- YOUR INSTRUCTIONS -
Count the lines of the records that contain the word "today". Reply with the number alone.

- SUPPLIED INFORMATION -
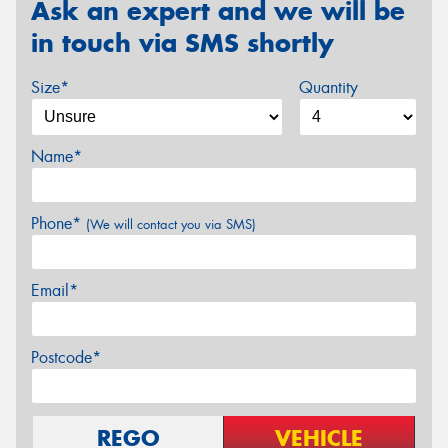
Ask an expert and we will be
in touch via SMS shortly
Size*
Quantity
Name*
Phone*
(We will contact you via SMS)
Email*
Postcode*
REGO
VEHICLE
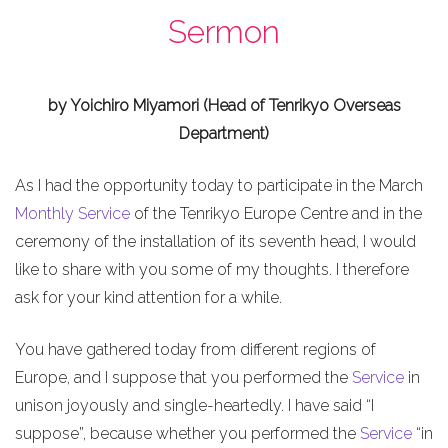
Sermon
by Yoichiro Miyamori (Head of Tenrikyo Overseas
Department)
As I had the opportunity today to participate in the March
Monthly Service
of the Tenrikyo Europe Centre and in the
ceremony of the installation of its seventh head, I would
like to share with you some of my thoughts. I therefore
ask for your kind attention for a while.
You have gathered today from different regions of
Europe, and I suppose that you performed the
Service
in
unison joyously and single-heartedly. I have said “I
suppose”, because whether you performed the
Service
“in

---

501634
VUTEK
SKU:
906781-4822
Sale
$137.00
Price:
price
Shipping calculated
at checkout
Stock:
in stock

- WRITTEN SOLUTION -
2